PAGE EXCERPT ▸
────────

I have been stateing sch 40 pvc., what type of SDR are we refering to?


----------



## Protech

See bold text for response



dayexco said:


> so what you're telling me...now bear in mind, i'm a lowly utility contractor...is that under normal circumstances...imagine for a second, that at depths of what you as a highly esteemed plumber install...my guess is 4' or shallower, that...well, hey, let's put it outside, out from underneath the concrete...but 4' deep...both properly installed, bedded, backfilled, compacted...you're telling me, that the sdr 3035 will fail, quicker than sched 40? *YES* with proper installation of both products, at the 4' depth, you would say the sdr35 would fail, but not the schedule 40? *I'm saying the thinner pipe is more likely to fail and will fail before the sch.40* and this professional opinion would be based on what kind of testing? *Mechanical impact testing, crush testing, chemical brake down, UV exposure, root infiltration etc.*when you do your youtube, please be explicit in your testing procedure, i.e....type of test equipment, gauging equipment,ambient temp, duration of test, etc. etc....the ole..."hey cletus, i dropped my 8 lb. sledge on this here sunburt piece of sdr 35, at 20 degrees F from 20' high...and it BROKE!...would not be considered very scientific, now would it? we need to invite a PE here, that would be able to professionally explain to you design criteria, and what all the nomenclature that is on the pipe, because it's apparent some of the posters have no clue as to what they mean. *It's real simple, you drop a weight from the same height on an old piece of pvc and a new piece of pvc. Then, you drop a weight on an old piece of sdr 35 and then an old piece of sch. 40*


----------



## rvaughnp

> so what you're telling me...now bear in mind, i'm a lowly utility contractor................


To be honest with you guys... i am in the middle. If I were installing utilities i would use SDR(what ever thickness required) That is primarilly what it was manufactured and spec'd for. If i installed building sewer and building drains i would install sch 40 pvc (in the south, which i am.) If i where in the north i would be installing abs. 
- code
- cost
- environment
Would be the factures used to the pipe i used. We can, and are, beat this to death, raise it up again, and beat it to death again. I like brunnets and you like blondes. I like mine skinny, you like our rounded. You will probably see more blondes up north and i will see more brunnets down south. To each his on.
My fingers hurt, see you guys tomorrow.


----------



## Protech

:laughing:



rvaughnp said:


> To be honest with you guys... i am in the middle. If I were installing utilities i would use SDR(what ever thickness required) That is primarilly what it was manufactured and spec'd for. If i installed building sewer and building drains i would install sch 40 pvc (in the south, which i am.) If i where in the north i would be installing abs.

────────

INFORMATION PROVIDED ▸
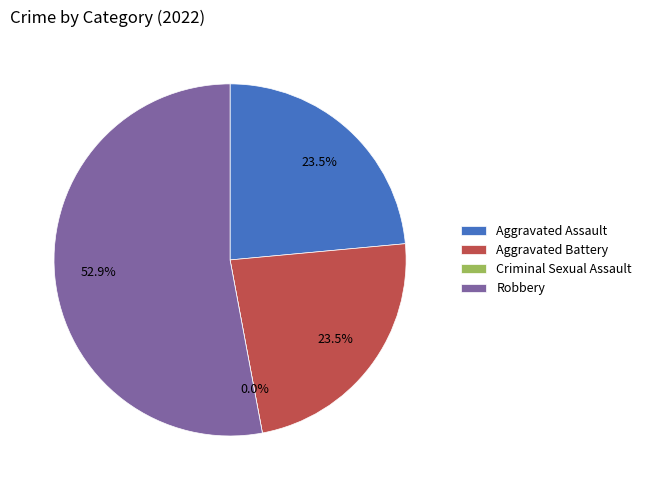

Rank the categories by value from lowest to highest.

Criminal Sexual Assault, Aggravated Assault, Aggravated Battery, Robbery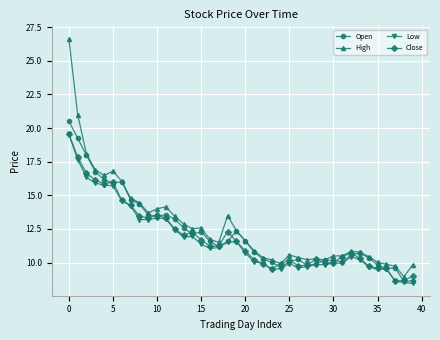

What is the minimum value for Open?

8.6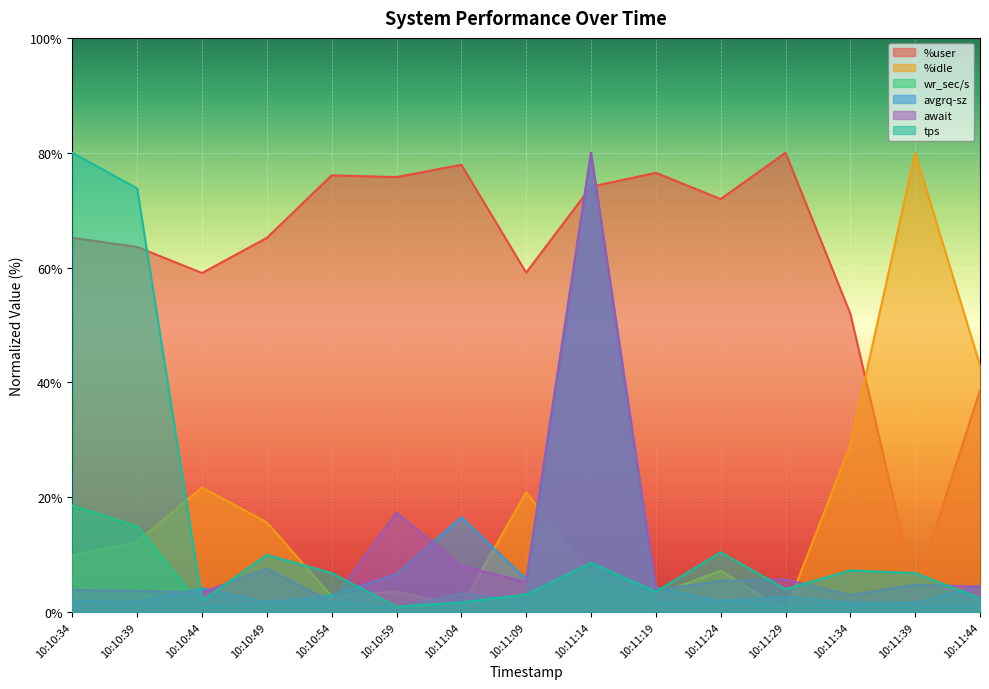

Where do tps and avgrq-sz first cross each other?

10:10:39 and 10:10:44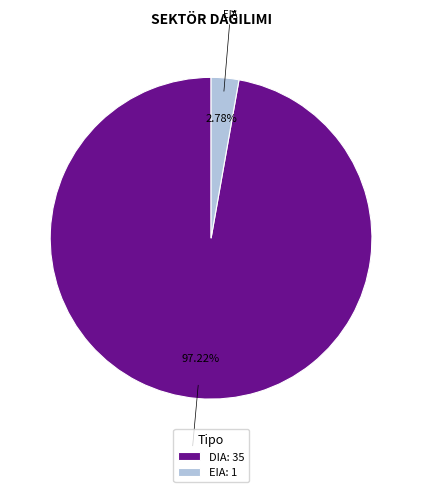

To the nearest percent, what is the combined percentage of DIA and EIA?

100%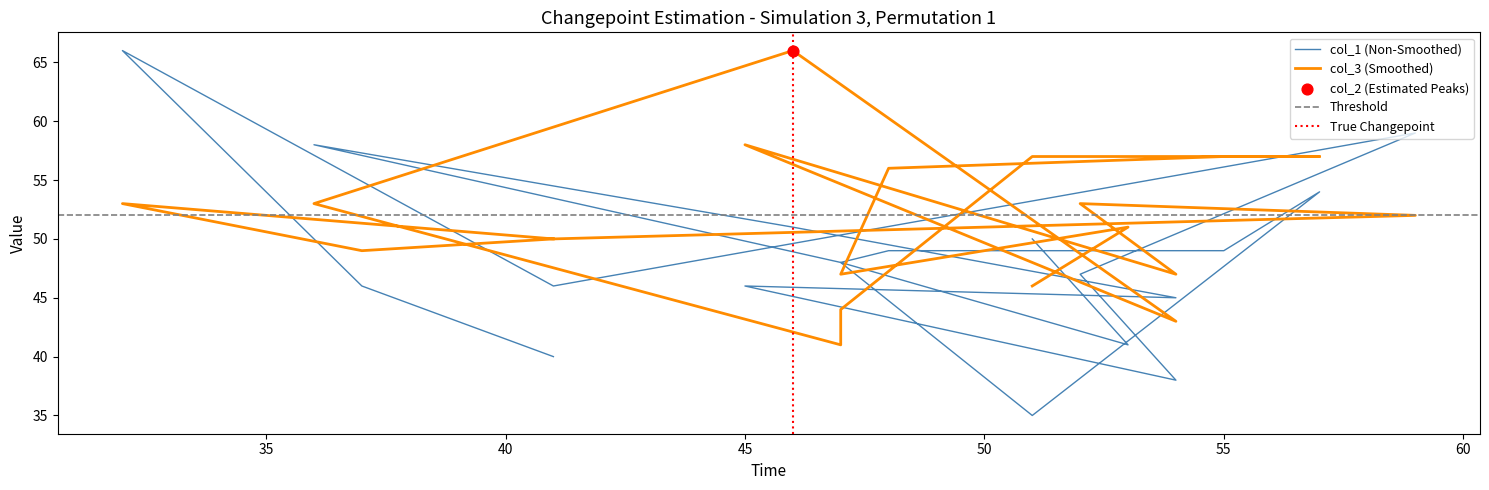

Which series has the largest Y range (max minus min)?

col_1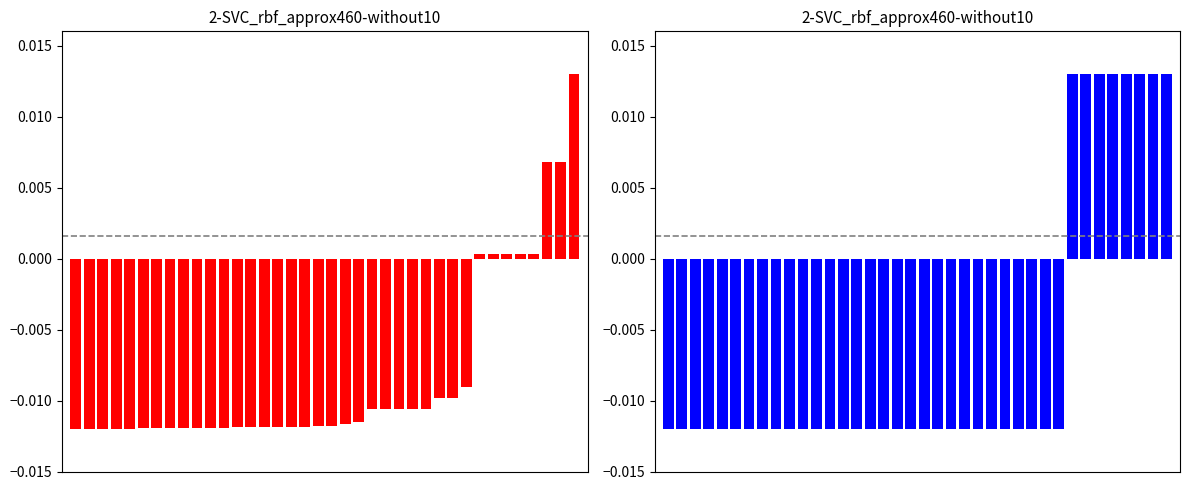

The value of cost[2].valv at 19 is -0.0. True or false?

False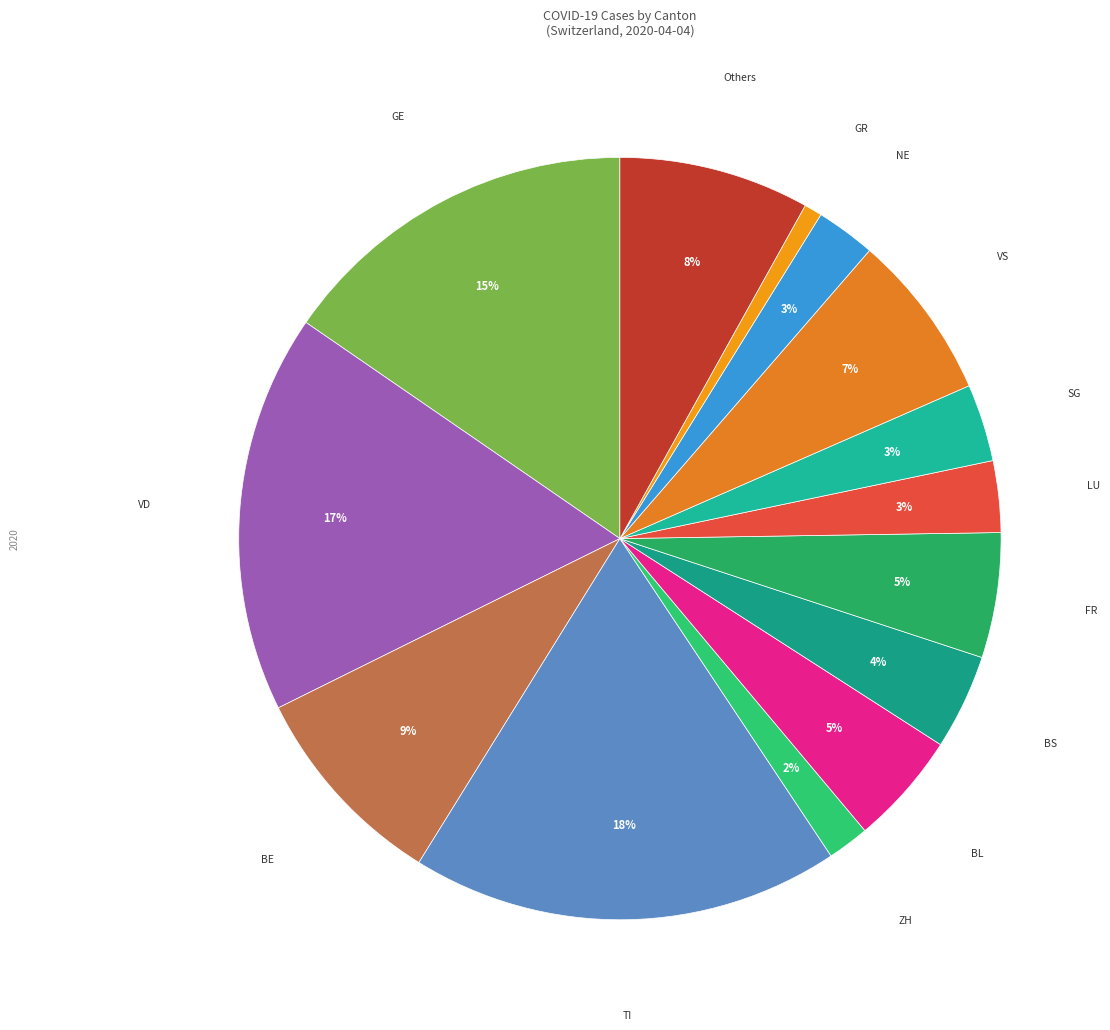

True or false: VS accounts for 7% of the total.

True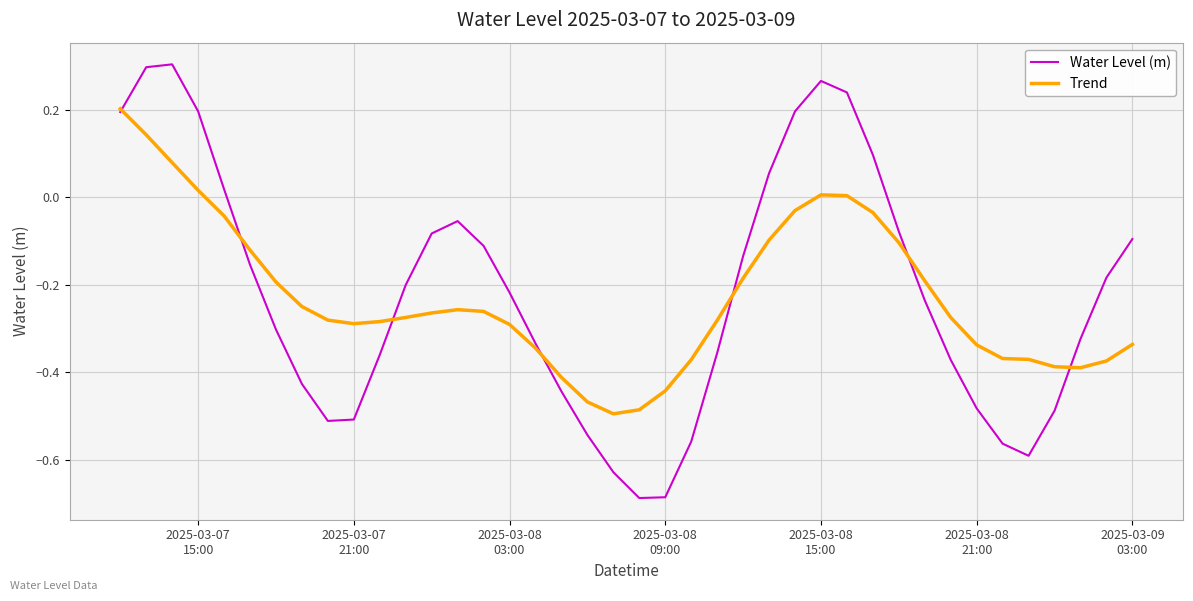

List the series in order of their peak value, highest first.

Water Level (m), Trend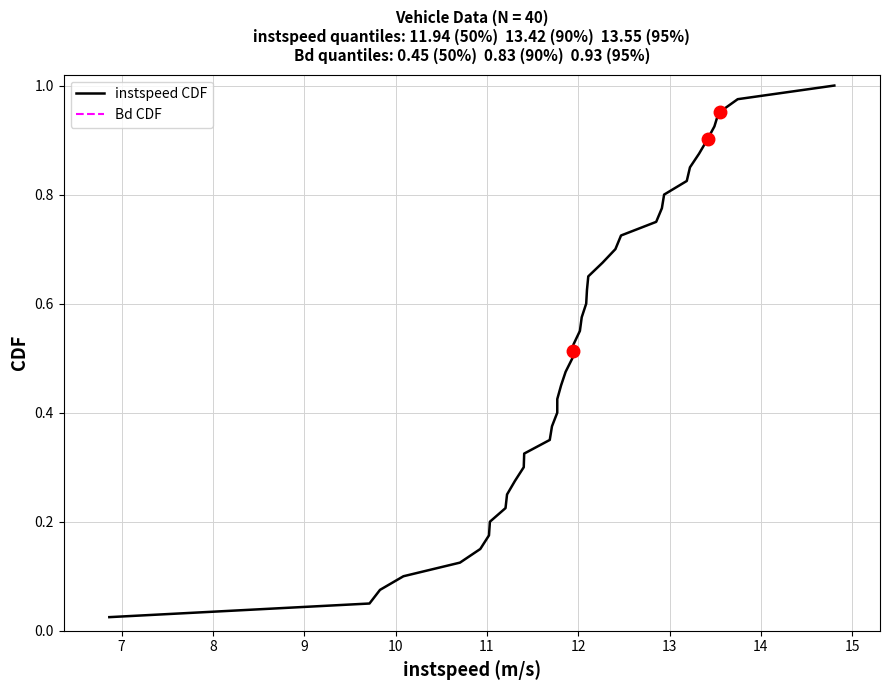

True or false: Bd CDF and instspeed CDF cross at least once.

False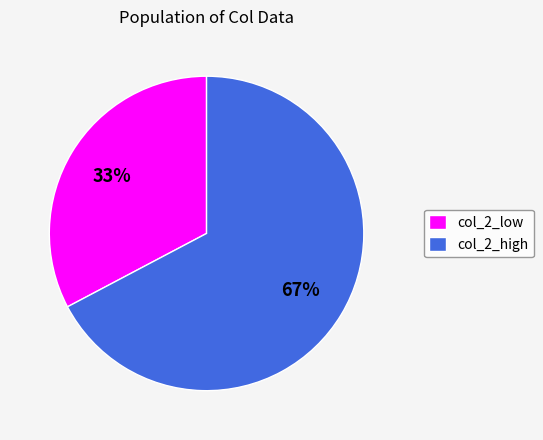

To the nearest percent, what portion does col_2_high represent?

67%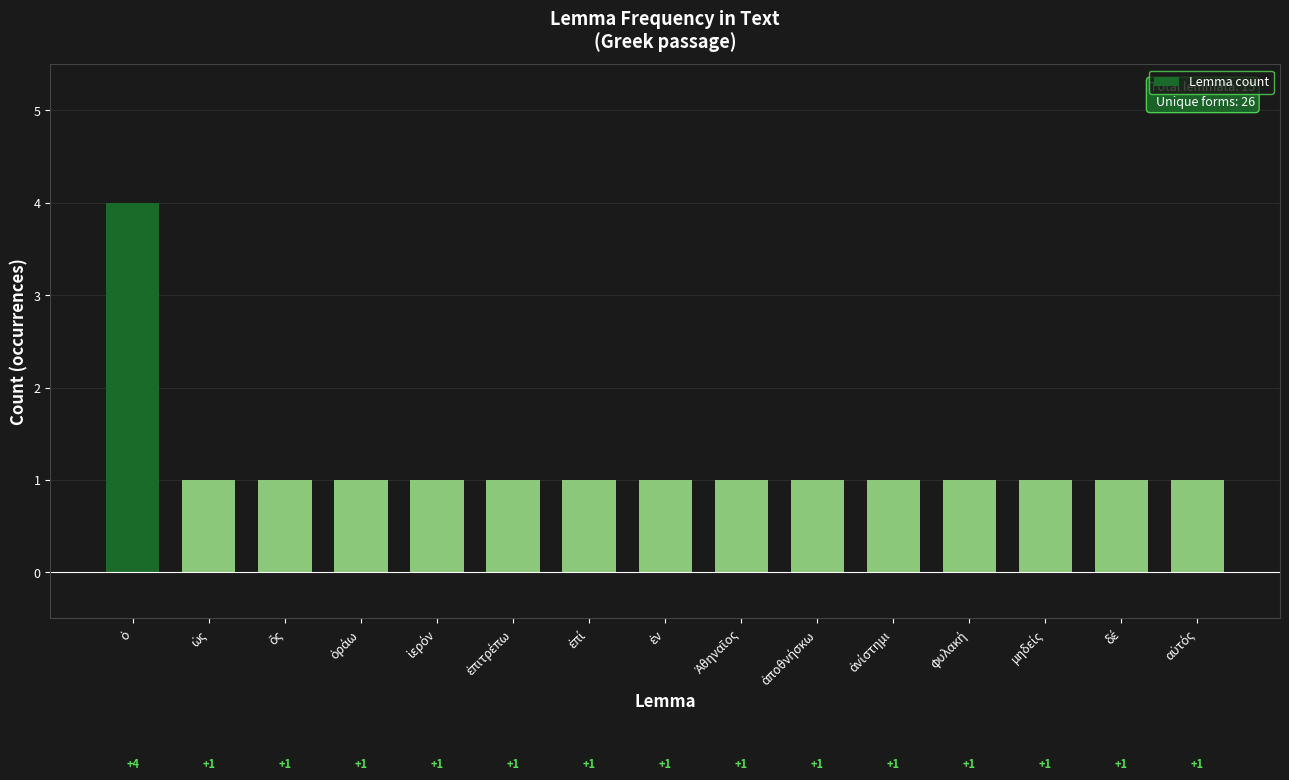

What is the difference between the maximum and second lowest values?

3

────────

WHAT NEEDS TO BE DONE ▸
Decide whether each statement below agrees with the PVC pipe thread. Answer yes or no for each, and quote the words from the thread that settle it.
1. Protech claims the thinner pipe will fail before the sch. 40.
2. rvaughnp would install sch 40 pvc for building drains if he were in the north.
3. Protech includes UV exposure among the tests his opinion rests on.

ANSWER BOX ▸
1. Yes: "I'm saying the thinner pipe is more likely to fail and will fail before the sch.40"
2. No: "If i where in the north i would be installing abs."
3. Yes: "Mechanical impact testing, crush testing, chemical brake down, UV exposure, root infiltration etc."